- Format: Kindle Edition
- File Size: 480 KB
- Print Length: 364 pages
- Page Numbers Source ISBN: 0752897136
- Publisher: Orion (April 15, 2010)
- Sold by: Hachette Book Group
- Language: English
- ASIN: B003FXCSMM
- Source: I bought it
When a traveling puppet show sets up on the village green in Bishop’s Lacey, death stalks the little stage. Flavia goes behind the scenes to learn the craft (so to speak) in order to catch an ingenious killer.
From Scribd
Flavia de Luce, a dangerously smart eleven-year-old with a passion for chemistry and a genius for solving murders, thinks that her days of crime-solving in the bucolic English hamlet of Bishop’s Lacey are over — until beloved puppeteer Rupert Porson has his own strings sizzled in an unfortunate rendezvous with electricity. But who’d do such a thing,and why? Does the madwoman who lives in Gibbet Wood know more than she’s letting on? What about Porson’s charming but erratic assistant? All clues point toward a suspicious death years earlier and a case the local constables can’t solve — without Flavia’s help. But in getting so close to who’s secretly pulling the strings of this dance of death, has our precocious heroine finally gotten in way over her head?
My take
Hanging out in the company of a precocious nearly-eleven year old whose passions are death, chemistry, and poisons won't be every crime fiction reader's cup of tea. In fact anybody in the company of Flavia de Luce has to be very careful of what you eat and drink. But having said I wasn't sure of Flavia in my review of #1 in the series THE SWEETNESS AT THE BOTTOM OF THE PIE I have to say now that I am hooked.
There is something very engaging about all that precociousness and enthusiasm.
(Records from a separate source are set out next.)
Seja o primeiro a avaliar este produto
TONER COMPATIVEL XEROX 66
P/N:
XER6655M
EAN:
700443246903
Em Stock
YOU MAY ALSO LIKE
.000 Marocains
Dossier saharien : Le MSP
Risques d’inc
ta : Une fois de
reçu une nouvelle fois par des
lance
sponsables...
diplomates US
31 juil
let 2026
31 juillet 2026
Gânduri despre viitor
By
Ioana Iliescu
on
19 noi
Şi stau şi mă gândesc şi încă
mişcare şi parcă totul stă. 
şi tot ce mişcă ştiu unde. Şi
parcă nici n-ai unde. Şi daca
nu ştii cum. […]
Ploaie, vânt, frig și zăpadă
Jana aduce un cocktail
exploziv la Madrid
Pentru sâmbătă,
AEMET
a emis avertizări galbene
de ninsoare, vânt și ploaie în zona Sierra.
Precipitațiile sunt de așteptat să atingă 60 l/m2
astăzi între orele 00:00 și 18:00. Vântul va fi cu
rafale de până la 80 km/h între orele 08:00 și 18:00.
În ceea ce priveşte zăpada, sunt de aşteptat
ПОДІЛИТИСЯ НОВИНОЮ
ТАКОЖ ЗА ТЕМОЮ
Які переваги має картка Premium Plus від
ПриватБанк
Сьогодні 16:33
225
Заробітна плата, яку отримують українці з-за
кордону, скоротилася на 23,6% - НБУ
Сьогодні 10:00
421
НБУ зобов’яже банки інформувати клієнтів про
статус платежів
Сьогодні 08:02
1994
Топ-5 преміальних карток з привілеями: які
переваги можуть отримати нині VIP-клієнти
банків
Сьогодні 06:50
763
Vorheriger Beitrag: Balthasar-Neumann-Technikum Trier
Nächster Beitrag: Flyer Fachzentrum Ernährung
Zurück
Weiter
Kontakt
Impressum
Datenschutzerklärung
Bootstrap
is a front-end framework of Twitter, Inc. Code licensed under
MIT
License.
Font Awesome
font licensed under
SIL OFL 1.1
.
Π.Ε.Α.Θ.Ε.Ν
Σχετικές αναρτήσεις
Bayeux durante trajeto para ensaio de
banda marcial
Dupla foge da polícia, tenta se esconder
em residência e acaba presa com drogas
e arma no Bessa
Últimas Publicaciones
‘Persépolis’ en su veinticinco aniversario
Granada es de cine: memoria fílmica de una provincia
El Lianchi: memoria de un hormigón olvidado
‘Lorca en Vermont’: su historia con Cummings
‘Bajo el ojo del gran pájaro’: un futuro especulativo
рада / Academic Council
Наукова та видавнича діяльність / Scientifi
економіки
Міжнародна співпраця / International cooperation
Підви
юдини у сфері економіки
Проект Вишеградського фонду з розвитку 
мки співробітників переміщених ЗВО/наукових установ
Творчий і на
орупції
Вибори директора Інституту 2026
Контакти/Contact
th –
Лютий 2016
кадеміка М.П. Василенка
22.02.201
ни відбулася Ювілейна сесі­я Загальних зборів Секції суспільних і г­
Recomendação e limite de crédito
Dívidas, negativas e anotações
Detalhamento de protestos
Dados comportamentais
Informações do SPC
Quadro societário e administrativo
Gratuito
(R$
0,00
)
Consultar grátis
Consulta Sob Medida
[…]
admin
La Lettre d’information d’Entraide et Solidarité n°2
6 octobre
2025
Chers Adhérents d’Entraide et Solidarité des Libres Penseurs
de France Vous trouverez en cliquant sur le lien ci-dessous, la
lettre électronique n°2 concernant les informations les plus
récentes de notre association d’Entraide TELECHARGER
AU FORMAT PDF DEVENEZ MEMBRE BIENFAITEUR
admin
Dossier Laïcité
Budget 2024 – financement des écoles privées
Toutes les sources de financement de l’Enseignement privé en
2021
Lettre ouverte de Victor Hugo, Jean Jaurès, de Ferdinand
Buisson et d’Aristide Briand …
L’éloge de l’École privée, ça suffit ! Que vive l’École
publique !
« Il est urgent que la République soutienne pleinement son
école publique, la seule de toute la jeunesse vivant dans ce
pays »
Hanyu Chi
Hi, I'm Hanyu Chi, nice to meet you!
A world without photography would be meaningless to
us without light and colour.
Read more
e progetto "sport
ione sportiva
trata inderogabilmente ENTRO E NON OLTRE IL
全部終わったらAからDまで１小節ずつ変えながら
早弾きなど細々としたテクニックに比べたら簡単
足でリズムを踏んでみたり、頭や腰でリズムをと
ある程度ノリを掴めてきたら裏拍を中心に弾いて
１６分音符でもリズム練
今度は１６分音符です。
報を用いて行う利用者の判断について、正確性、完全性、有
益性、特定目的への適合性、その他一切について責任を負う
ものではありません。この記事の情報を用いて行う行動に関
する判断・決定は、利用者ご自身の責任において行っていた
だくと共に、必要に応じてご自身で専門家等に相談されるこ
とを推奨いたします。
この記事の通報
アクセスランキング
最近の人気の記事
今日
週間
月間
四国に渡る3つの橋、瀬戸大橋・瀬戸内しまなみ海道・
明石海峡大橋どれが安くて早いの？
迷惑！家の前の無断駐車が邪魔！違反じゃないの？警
Alan Bradley could easily have written these novels using a more conventional sleuth but Flavia manages to go places that adults simply couldn't or wouldn't go and assemble information in a way they couldn't. Flavia, despite her precociousness, doesn't always understand what she's learnt, and that is where the reader with (our) superior life experience comes in.
THE WEED THAT STRINGS is really a light yet quirky cozy read. Sure there is a murder mystery to be solved and plenty to exercise the brain that likes puzzles, but there is really no blood and gore. There's a taste of village life in Britain in the 1950s, with a German ex-prisoner of war who fell in love with the Brontes, a glimpse of the beginning of popular television, alongside manorial society struggling to survive.
A very enjoyable read. My rating: 4.5
Read an extract of THE WEED THAT STRINGS THE HANGMAN'S BAG.
Alan Bradley talks about how he found Flavia (or did she find him?)
The Flavia de Luce website
Other reviews to check:
- Juxtabook
- She Reads Novels
- Reviewing the Evidence (Yvonne Klein)
#3 A Red Herring Without Mustard (2010)
#4. I Am Half Sick of Shadows (2011)
7 comments:
I still haven't read the first book in this series. I did borrow it but had to return it unread. Time to request it again I think.
Sorry but I don't know where else to ask this question so I'll ask here.
Is anyone going to host a 2012 Global Book Challenge?
I, for one, benefited greatly from this, read books from 20 countries -- with still a few days left in the year. And hit the intermediate level in the challenge.
It makes a difference to me, pushes me beyond my comfort zone and sends me to new countries and authors when there is a challenge.
Best wishes for a new year of great crime fiction!
I'll check and let you know Kathy
Kerrie - So glad you liked this one! And yes, Flavia is a delightful protagonist isn't she? To be honest, when I first read about her I wasn't sure either, but like you I've come to like her very much.
I didn't like this book as well as you did, but I like the series and character a lot. I thought the last one, I AM HALF-SICK OF MYSTERIES, was the best. That's a quirky story too.
I loved the first one so much that I gave my daughter the second and third. I must get round to them soon even though they won´t help me reduce my own TBR :)
These mysteries are all about the love of Flavia, I may just read this one this weekend.
I like how you said it is our experience that comes into figuring it out etc, great point.